WHAT NEEDS TO BE DONE
From the line with "fx_px: 1289" through the final line below, restate each line word for word and return nothing else.

***** INPUT DATA

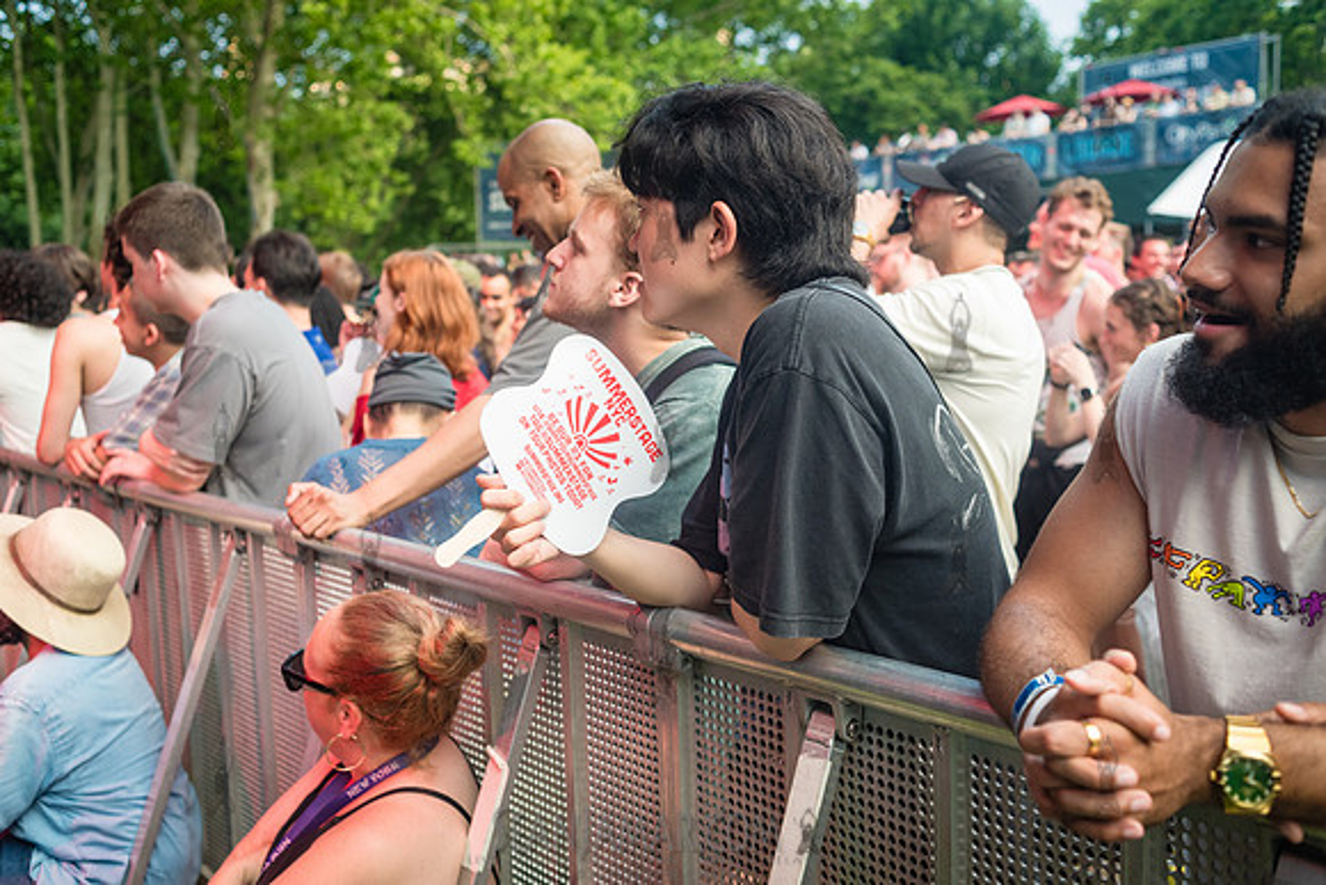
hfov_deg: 54.4
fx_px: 1289
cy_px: 442
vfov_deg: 37.9
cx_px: 663
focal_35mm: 35
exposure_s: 1/320
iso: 1000
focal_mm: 35
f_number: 3.5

**********

COMPLETED TASK
fx_px: 1289
cy_px: 442
vfov_deg: 37.9
cx_px: 663
focal_35mm: 35
exposure_s: 1/320
iso: 1000
focal_mm: 35
f_number: 3.5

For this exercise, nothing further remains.